The board met in closed session for an hour and a half to discuss A Corporation issues.

Sanders – herself a lawyer – said the A Corporation documents were filed in Pennsylvania because that’s where the first presbytery was formed. She said the Governance Task Force consulted with the law firm in Philadelphia that serves as the attorneys for the PC(USA) when the northern and southern branches of the church reunited in 1983.

The advice the task force received, she said, is that “without ecclesiastical documents, it can’t happen” – the A Corporation can’t delegate responsibility for mission to the Presbyterian Mission Agency without agreements spelling out in detail how that would work.

That led the Governance Task Force to have a flurry of conversations with representatives from Way Forward and All Agency Review – including as recently as the day before the board meeting. Conrad Rocha, the Governance Task Force’s other co-chair, described that as “an extremely positive, exciting conversation.”

Alice Ridgill

The hope, as Rocha articulated it, is this: the detailed documents would be ready by Feb. 16, the deadline for Way Forward and All Agency Review to submit their reports to the 2018 General Assembly.

Rocha said the Presbyterian Mission Agency Board will hold a special meeting Feb. 16 to consider and vote on documents spelling out the details, if they are ready by then.
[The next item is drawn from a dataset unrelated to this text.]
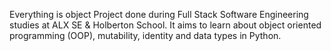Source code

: Everything is object
Project done during Full Stack Software Engineering studies at ALX SE & Holberton School. It aims to learn about object oriented programming (OOP), mutability, identity and data types in Python.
If they are not – or if the board doesn’t like what it sees in the documents – that might be when it returns to the five options Sanders listed, including the possibility of asking the General Assembly for a deliverance for PMA to create its own corporation.

Rocha urged board members to call in to that Feb. 16 meeting. “That’s like pushing it to the very limit,” he told the board. “If we don’t have a quorum, we’re shot.”

The board also voted Feb. 7 to elect its new leaders for 2018-2020 (starting at the end of the 2018 General Assembly): Joe Morrow as its new chair, and Warren Lasane as its vice chair. Lasane then will become the board’s chair after his term as vice chair concludes.